American Meteorological Society

Year of Publication:

2017

This paper proposes a heat wave definition for Bangladesh that could be used to trigger preparedness measures in a heat early warning system (HEWS) and explores the climate mechanisms associated with heat waves. A HEWS requires a definition of heat waves that is both related to human health outcomes and forecastable. No such definition has been developed for Bangladesh.
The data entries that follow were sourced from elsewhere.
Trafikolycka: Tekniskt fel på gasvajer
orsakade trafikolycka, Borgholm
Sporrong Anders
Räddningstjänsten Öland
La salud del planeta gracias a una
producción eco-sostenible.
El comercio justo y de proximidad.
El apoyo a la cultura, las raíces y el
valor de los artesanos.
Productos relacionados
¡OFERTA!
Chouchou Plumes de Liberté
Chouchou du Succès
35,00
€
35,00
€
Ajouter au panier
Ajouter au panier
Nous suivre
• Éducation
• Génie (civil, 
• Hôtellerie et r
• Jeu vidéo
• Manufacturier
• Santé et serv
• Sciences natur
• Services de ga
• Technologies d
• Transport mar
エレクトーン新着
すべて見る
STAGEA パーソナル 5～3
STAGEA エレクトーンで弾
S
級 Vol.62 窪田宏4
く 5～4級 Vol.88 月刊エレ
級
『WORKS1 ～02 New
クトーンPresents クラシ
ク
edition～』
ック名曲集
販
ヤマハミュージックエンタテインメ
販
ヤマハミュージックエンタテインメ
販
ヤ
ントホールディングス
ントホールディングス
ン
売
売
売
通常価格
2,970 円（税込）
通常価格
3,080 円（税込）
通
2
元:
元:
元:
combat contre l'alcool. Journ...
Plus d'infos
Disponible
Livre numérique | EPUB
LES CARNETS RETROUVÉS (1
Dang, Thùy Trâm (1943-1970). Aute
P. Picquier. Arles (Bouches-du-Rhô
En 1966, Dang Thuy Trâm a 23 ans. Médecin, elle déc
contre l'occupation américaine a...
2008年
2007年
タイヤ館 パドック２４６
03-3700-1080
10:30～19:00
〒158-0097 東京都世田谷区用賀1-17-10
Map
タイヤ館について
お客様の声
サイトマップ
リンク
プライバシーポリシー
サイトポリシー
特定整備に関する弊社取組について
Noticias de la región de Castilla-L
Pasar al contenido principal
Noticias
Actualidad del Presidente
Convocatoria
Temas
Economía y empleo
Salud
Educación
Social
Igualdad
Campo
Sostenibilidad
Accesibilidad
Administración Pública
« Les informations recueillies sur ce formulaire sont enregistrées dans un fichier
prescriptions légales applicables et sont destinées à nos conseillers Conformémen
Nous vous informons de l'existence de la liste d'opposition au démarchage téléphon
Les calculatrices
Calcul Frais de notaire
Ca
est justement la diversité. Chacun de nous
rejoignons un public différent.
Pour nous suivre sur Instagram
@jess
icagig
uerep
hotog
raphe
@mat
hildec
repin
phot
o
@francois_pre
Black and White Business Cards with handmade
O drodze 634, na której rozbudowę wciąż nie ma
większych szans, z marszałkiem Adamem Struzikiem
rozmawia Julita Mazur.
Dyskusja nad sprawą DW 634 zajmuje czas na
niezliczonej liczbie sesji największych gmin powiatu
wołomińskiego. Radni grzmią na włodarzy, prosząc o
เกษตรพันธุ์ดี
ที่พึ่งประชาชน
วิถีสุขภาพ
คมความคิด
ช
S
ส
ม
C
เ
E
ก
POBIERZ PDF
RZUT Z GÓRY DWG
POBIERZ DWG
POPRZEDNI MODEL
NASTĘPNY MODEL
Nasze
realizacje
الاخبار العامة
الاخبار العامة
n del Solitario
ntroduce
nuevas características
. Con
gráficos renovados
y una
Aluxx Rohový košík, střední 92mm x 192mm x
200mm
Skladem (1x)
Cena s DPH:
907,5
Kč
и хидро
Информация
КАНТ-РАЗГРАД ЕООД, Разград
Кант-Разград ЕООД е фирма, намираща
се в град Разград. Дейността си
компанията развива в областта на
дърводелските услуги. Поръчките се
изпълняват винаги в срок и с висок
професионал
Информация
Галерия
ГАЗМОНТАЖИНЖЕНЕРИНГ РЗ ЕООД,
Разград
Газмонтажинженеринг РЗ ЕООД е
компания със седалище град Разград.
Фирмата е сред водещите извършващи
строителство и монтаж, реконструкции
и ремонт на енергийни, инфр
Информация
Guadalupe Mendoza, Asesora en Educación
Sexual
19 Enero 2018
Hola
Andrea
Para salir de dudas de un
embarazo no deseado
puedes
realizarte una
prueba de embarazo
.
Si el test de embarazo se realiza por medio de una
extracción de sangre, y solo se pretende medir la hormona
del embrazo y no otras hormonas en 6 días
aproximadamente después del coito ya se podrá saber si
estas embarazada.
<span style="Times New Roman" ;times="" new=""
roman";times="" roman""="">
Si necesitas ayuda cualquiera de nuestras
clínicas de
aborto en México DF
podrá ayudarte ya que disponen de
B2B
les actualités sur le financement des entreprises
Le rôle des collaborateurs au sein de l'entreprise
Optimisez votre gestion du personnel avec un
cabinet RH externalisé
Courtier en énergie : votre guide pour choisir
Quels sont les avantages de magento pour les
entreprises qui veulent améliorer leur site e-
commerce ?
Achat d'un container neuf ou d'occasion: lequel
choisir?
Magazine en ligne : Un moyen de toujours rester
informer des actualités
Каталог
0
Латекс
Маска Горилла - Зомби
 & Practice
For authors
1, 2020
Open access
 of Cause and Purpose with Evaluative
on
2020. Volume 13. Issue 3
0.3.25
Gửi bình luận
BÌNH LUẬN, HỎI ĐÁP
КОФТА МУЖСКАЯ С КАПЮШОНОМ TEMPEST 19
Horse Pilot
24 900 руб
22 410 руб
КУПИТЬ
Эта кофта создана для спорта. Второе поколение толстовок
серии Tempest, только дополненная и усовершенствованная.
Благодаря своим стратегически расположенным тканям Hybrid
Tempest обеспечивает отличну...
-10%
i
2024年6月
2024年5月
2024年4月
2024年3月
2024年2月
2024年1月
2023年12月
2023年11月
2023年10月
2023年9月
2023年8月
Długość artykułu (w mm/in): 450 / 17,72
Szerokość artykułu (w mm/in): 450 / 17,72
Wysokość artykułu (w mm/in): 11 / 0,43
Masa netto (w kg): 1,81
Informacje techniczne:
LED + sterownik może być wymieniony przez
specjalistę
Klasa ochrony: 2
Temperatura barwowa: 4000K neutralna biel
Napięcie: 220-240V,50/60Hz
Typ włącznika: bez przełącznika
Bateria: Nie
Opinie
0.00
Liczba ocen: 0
Using a generalized additive regression model, a heat wave definition is proposed that requires elevated minimum and maximum daily temperatures over the 95th percentile for three consecutive days, confirming the importance of night-time conditions for health impacts. By this definition, death rates increase by about 20% during heat waves; this result can be used as an argument for public health interventions to prevent heat-related deaths. Furthermore, predictability of these heat waves exists from weather to seasonal timescales, offering opportunities for a range of preparedness measures. Heat waves are associated with an absence of normal pre-monsoonal rainfall brought about by anomalously strong low-level westerly winds and weak southerlies, detectable up to approximately ten days in advance. This circulation pattern occurs over a background of drier-than-normal conditions, with below-average soil moisture and precipitation throughout the heat wave season from April to June. Low soil moisture increases the odds of heat wave occurrence for 10 to 30 days, indicating that sub-seasonal forecasts of heat wave risk may be possible by monitoring soil moisture conditions.